PSE power house, floating surface collector projects enter home stretch

By Jason Miller
posted 11.9.12

Two major Puget Sound Energy projects are sprinting toward completion in Concrete. Both should wrap up at different points in 2013.

Lower Baker power house
After an unstable slope to the east of the construction site delayed the start of the new power house, the $43 million project was off and running in 2011. PSE officials now are looking at an August 2013 completion date, with no major setbacks along the way.

“We’ve been really lucky; we’re doing well; it’s going well,” said PSE Project Manager Scott Rzemien.

Construction crews have completed installation of the turbine in the turbine generator and are currently installing the generator portion. Tailrace construction is about 15 percent complete and should be finished in March 2013, said Rzemien.

“We’re preparing for startup and commissioning sometime after Jan. 1. While that’s happening we’ll complete the mechanical, electrical, and architectural systems inside the power house,” said Rzemien. “After that it’s just site work: We’ll finish grading and complete the access road work.”

The new power house is mostly underground. When it’s complete, only the top 4 to 6 feet of it will be above grade. The subterranean design is a response to the 1955 landslide that destroyed the first two power houses—Units 1 and 2—that PSE had built upstream from the current site.

The new power house will raise the power capacity of PSE’s two Baker River dams from today’s 170 megawatts to 200 megawatts, enough peak output to serve 150,000 households.

Floating surface collector
Farther upstream, a floating surface collector was launched into Lake Shannon in late July. The FSC is an approximately four-story metal box that was built on shore, then launched into the lake and floated. Its components include a net transition structure—a pyramid-shaped funnel that comes out of the box—and giant nets that extend to the lake floor and the shoreline.

In early November “we mated the net transition structure to [the FSC],” said PSE Project Manager Jim Hogan. “It’s a big milestone. It’s a huge curtain. We spread it across the lake and then slowly dropped it to the bottom of the lake. It’s a week-long operation in itself.”

Commissioning of the structure is under way, according to Project Engineer Andrea Smith with Skanska, the contractor that built the FSC. “We’re starting up the systems and making sure they’re running—fine-tuning and adding some last-minute items that PSE wanted,” said Smith. “We’re scheduled to turn it over to PSE in March 2013, and PSE will run it.”

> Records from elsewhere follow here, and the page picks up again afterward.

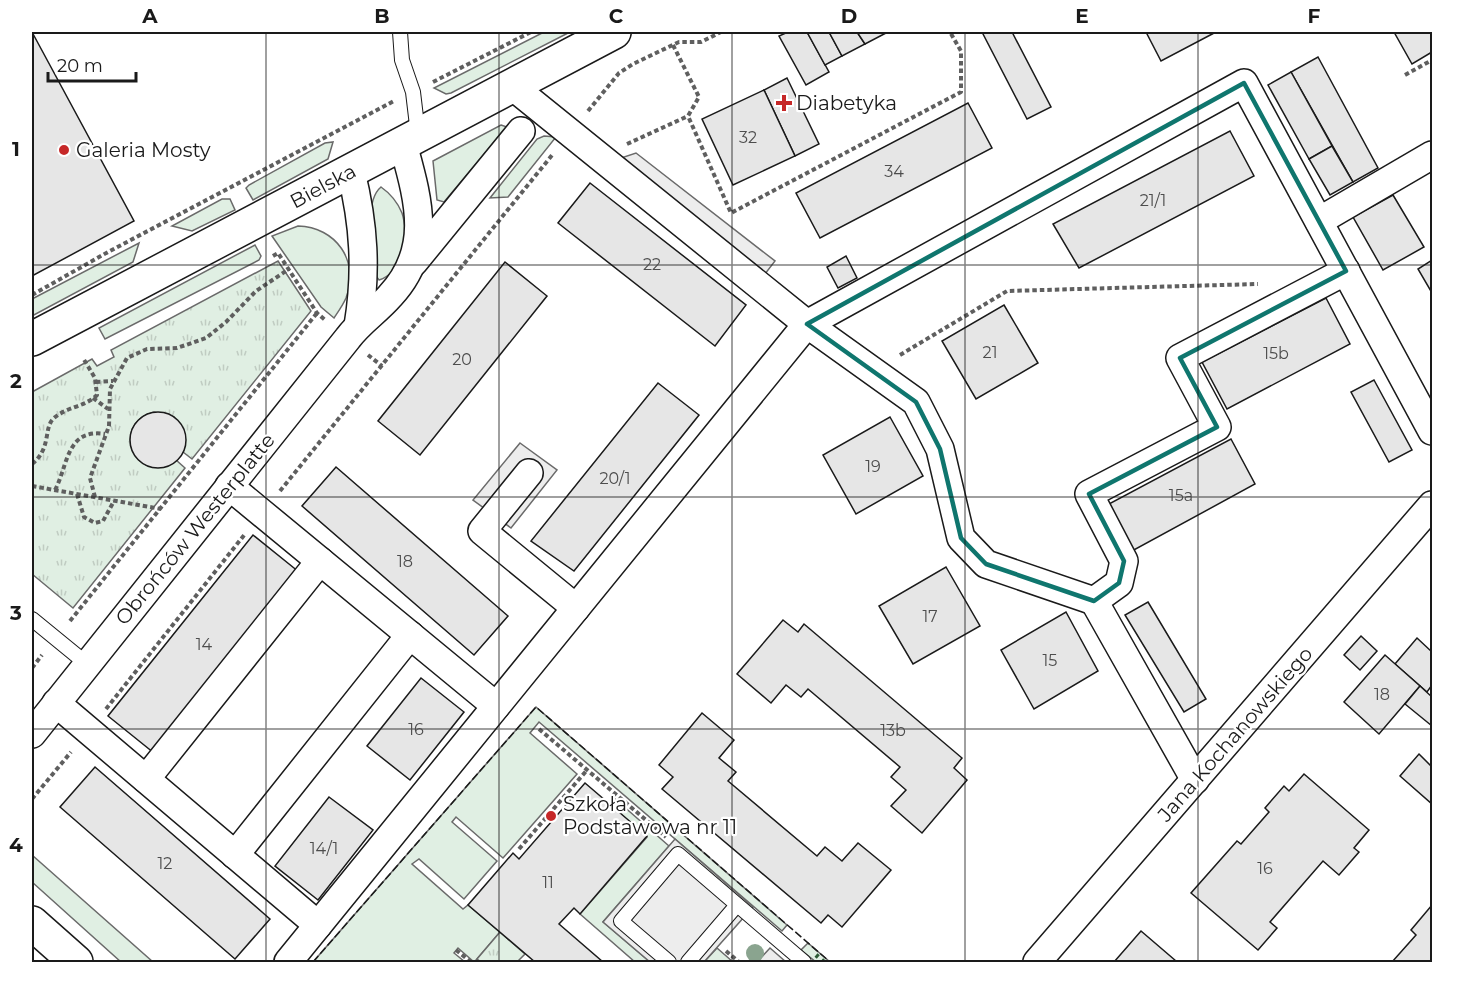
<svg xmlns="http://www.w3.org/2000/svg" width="1464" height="994" font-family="Montserrat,sans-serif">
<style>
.green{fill:#e0efe3;stroke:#6a6a6a;stroke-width:1.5}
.park{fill:url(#park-tufts);stroke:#6a6a6a;stroke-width:1.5}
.parking{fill:#ededed;stroke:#6a6a6a;stroke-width:1.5}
.building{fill:#e6e6e6;stroke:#1a1a1a;stroke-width:1.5}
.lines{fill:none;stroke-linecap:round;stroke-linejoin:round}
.lane-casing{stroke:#1a1a1a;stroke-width:16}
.street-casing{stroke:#1a1a1a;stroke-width:30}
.secondary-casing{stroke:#1a1a1a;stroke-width:36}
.path{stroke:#5f5f5f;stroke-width:4;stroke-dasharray:4.5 3;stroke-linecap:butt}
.lane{stroke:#fff;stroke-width:14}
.street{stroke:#fff;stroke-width:27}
.secondary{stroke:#fff;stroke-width:33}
.hedge{stroke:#2b5a34;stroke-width:4.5;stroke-dasharray:3 4.5;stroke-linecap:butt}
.fence{stroke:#1a1a1a;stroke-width:1.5;stroke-dasharray:8 3;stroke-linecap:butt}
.tree{fill:#8aa48f}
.marked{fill:none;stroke:#0f766e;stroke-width:4.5;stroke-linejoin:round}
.grid{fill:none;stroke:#1a1a1a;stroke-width:1.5;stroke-opacity:0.55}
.poi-dot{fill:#c62828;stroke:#fff;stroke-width:2}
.labels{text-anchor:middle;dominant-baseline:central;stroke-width:4.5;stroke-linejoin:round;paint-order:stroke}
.number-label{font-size:16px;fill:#4d4d4d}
.poi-label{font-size:20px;fill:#1a1a1a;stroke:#fff;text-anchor:start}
.street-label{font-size:20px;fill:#1a1a1a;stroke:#fff}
.neatline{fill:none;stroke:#1a1a1a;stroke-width:2}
.grid-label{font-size:20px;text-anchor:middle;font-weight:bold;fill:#1a1a1a}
</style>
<defs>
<pattern id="park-tufts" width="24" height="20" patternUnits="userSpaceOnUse" patternTransform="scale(1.5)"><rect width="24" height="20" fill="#e0efe3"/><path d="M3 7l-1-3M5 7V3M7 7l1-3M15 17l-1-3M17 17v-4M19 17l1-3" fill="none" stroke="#c0ccc2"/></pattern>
</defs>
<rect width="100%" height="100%" fill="#fff"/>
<g class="green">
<polygon points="544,32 570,32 451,93 446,94 434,88"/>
<polygon points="501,125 507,127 444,202 437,200 433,161"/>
<polygon points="544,136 556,137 508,197 490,198 537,139"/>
<polygon points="333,142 328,159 253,200 246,188 249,185 325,143"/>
<path d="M381,187C391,194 397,201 402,213C409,233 403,273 379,280L376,276C374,253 362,203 381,187Z"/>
<polygon points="222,199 230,199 235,210 192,231 172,226"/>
<path d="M298,226C336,227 360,261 346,298C343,305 338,312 334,318L321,307L272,236Z"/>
<polygon points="139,243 133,262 32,316 32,299"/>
<polygon points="255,245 261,256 259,260 105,339 99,328"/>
<polygon points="536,707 787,925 782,931 539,722 530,733 577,774 503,858 456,817 452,822 497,861 464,899 419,859 412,864 463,909 468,905 500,932 477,959 474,962 458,948 454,953 465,962 313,962"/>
<polygon points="614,798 669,846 603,922 650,962 635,962 580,914 647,837 609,804"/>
<polygon points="32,855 153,962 121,962 32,882"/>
<polygon points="808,943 830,962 816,962 801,950"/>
<polygon points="717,948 733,962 704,962"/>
</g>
<g class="park">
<path d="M278,261L311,311L192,459L183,452L184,432L174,417L154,412C107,425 138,488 176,460L185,468L73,608L32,574V392L92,359L97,366L114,357L111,350Z"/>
<polygon points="500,932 525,954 517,962 481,962 477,959"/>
</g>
<g class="parking">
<polygon points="636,153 775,261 765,274 618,159"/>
<polygon points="520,443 557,470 511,528 473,500"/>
<polygon points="675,839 753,907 704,962 650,962 603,922"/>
<polygon points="770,948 786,962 757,962"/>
</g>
<g class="building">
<polygon points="32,32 134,221 32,276"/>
<polygon points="788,32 807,32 829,72 806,85 779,36"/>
<polygon points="807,32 829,32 842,56 825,65"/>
<polygon points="829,32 857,32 865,44 842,56"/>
<polygon points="857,32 885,32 886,33 865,44"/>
<polygon points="982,32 1012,32 1051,107 1027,119"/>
<polygon points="1146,32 1216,32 1161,61"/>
<polygon points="1394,32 1432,32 1432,52 1412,64"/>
<polygon points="1318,57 1378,168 1353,182 1291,72"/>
<polygon points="1291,72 1332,146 1309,159 1268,85"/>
<polygon points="787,78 819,144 795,156 764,90"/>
<polygon points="764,90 795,156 733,185 702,119"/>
<polygon points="968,103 992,148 820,238 796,193"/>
<polygon points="1230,131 1254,176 1079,268 1053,224"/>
<polygon points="1332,146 1353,182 1330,195 1309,159"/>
<polygon points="590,183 746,305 715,346 558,223"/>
<polygon points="1393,195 1424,247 1383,270 1353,217"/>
<polygon points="846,256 857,278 838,288 827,267"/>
<polygon points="1432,260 1432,293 1418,269"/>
<polygon points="505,262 547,296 420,455 378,421"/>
<polygon points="1326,298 1350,344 1227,409 1202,362"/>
<polygon points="1004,305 1038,363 976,399 942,341"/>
<polygon points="1374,380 1412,450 1389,462 1351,392"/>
<polygon points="658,383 699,415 574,571 531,541"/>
<circle cx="158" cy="440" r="28"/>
<polygon points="890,417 923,476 856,514 823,455"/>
<polygon points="1231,439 1255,484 1132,551 1107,505"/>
<polygon points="336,467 508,616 474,655 302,506"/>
<polygon points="253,535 299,572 154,753 108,716"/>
<polygon points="946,567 980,626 913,664 879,606"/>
<polygon points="1148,602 1206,699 1184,712 1125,615"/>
<polygon points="1066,612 1098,671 1034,709 1001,650"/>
<polygon points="783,620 798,632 804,624 962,758 954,768 967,780 922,833 891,806 906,790 891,777 900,767 808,689 801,697 786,685 771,703 737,674"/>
<polygon points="1361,636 1377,651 1360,670 1344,655"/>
<polygon points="1417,638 1432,652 1432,685 1427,692 1395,664"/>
<polygon points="1385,655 1420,686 1379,734 1344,702"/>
<polygon points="421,678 464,712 410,780 367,746"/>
<polygon points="1420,686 1432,697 1432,726 1405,704"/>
<polygon points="702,713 734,740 719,758 736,772 728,781 817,856 825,847 842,861 858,843 891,870 842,927 828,915 821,923 662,789 673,777 659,765"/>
<polygon points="1419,754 1432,767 1432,804 1400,776"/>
<polygon points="95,767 270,919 235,959 60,807"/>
<polygon points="1304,774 1369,830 1354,848 1359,852 1339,875 1323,861 1270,922 1277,928 1258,950 1191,893 1237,841 1241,844 1269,812 1265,808 1284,786 1289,791"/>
<polygon points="585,783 647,836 580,914 574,908 559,924 603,962 535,962 468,905 513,853 519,859"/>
<polygon points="329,797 373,830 318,900 275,866"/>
<polygon points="1432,905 1432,962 1392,962 1416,935 1411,930"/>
<polygon points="1141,931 1176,961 1175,962 1114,962"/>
</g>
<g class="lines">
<defs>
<g id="lane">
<polyline points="400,32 402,60 413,92 418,134"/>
<polyline points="32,619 87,664"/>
<polyline points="669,962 621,921 678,854 804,962"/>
<polyline points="688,962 737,905"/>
</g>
<g id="street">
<polyline points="512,86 807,324 1244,83 1432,431"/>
<path d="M351,172C364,224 367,272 358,326"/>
<polyline points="1319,221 1432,155"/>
<polyline points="414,262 521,131"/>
<polyline points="529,473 482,531 576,608"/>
<polyline points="229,486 496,706"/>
<polyline points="56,703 318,925"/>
<path d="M32,734L348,338C360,322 377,311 390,296C434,249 418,199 403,144"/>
<polyline points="146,779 320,561"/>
<polyline points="1195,780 1094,601 1119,583 1124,561 1089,494 1217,427 1180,358 1346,271"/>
<polyline points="235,855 410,635"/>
<polyline points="288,962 807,324 916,402 940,449 961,538 986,564 1094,601"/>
<polyline points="1037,962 1432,505"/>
</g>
<g id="secondary">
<polyline points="32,339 614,32"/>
<polyline points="32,923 76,962"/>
</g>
</defs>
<use href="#lane" class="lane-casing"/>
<use href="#street" class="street-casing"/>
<use href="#secondary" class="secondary-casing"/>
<g class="path">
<polyline points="673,45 699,97 688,116 731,213 961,92 961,51 950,32"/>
<polyline points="1405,75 1432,60"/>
<polyline points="433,82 531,32"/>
<polyline points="588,111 619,73 633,64 679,42 701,42 721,32"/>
<polyline points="627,144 688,116"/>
<polyline points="273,256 278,253 317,313 325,320"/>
<polyline points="32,295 108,252 394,101"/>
<polyline points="368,355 382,366"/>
<polyline points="900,355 1007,291 1258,284"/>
<polyline points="96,382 113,381"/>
<polyline points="93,398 108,409"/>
<path d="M32,464C52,448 43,428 54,418C66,407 85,407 97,395L95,378L83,358"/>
<polyline points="32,486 161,509"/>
<path d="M55,490C68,466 66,428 105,434"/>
<polyline points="280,491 553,154"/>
<polyline points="77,494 84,517 95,523 103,521 114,501"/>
<polyline points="95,497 90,478 109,426 110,389 127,358 147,349 177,348 206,338 226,322 256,291 289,269"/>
<polyline points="70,621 317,313"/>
<polyline points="32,668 42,655"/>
<polyline points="106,709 245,534"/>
<polyline points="539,729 666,837"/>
<polyline points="32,799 71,752"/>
<polyline points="519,849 587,770"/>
<polyline points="456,950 471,962"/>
<polyline points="726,951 739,962"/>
</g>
<use href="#lane" class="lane"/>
<use href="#street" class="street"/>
<use href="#secondary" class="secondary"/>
<polyline class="hedge" points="816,955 824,962"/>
<polyline class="fence" points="313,962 536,707 830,962"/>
</g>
<circle class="tree" cx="755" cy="953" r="9"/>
<path class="marked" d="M1244,83L1346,271L1180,358L1217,427L1089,494L1124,561L1119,583L1094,601L986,564L961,538L940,449L916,402L807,324Z"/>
<path class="grid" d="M266,32V962M499,32V962M732,32V962M965,32V962M1198,32V962M32,265H1432M32,497H1432M32,729H1432"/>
<g class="poi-dot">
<path d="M781 94h6v6h6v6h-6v6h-6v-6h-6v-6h6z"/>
<circle cx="64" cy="150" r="6"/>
<circle cx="551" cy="816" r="6"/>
</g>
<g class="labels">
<g class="number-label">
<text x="748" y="137">32</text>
<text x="894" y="171">34</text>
<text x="1153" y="200">21/1</text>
<text x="652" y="264">22</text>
<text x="990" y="352">21</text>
<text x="1276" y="353">15b</text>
<text x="462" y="359">20</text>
<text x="873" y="466">19</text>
<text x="615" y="478">20/1</text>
<text x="1181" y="495">15a</text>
<text x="405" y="561">18</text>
<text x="930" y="616">17</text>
<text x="204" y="644">14</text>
<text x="1050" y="660">15</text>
<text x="1382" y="694">18</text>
<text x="416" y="729">16</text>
<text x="893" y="730">13b</text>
<text x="324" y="848">14/1</text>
<text x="165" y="863">12</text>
<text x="1265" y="868">16</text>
<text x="548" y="882">11</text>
</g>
<g class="poi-label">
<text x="796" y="103">Diabetyka</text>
<text x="76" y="150">Galeria Mosty</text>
<text x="563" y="804">Szkoła<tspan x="563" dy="23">Podstawowa nr 11</tspan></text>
</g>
<g class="street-label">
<text transform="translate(323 186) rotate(-28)">Bielska</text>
<text transform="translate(195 529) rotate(-51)">Obrońców Westerplatte</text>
<text transform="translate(1235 734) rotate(-49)">Jana Kochanowskiego</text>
</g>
</g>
<rect width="1464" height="994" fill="none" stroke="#ffffff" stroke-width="66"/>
<path d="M48 72v9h88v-9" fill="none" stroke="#1a1a1a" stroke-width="3"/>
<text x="57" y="72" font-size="18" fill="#1a1a1a" stroke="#ffffff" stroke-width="4.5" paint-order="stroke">20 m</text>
<rect x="33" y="33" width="1398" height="928" class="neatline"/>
<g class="grid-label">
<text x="150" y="23">A</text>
<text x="382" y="23">B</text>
<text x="616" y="23">C</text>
<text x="849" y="23">D</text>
<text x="1082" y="23">E</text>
<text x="1314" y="23">F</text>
<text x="16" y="156">1</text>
<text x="16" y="388">2</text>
<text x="16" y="620">3</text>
<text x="16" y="852">4</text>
</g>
</svg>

When the FSC is functioning, it will generate a current that will fool young salmon into thinking they’re headed down the Baker River. They’ll be collected in the body of the unit, where some will be tagged. From there they’ll be transported by boat to a new, Skanska-built pier and loaded into trucks for transport downstream.

Published in Concrete Herald, November 2012

This aerial photo shows the floating surface collector being moved into Lake Shannon in late July. (Photo courtesy of Aequalis Photography.)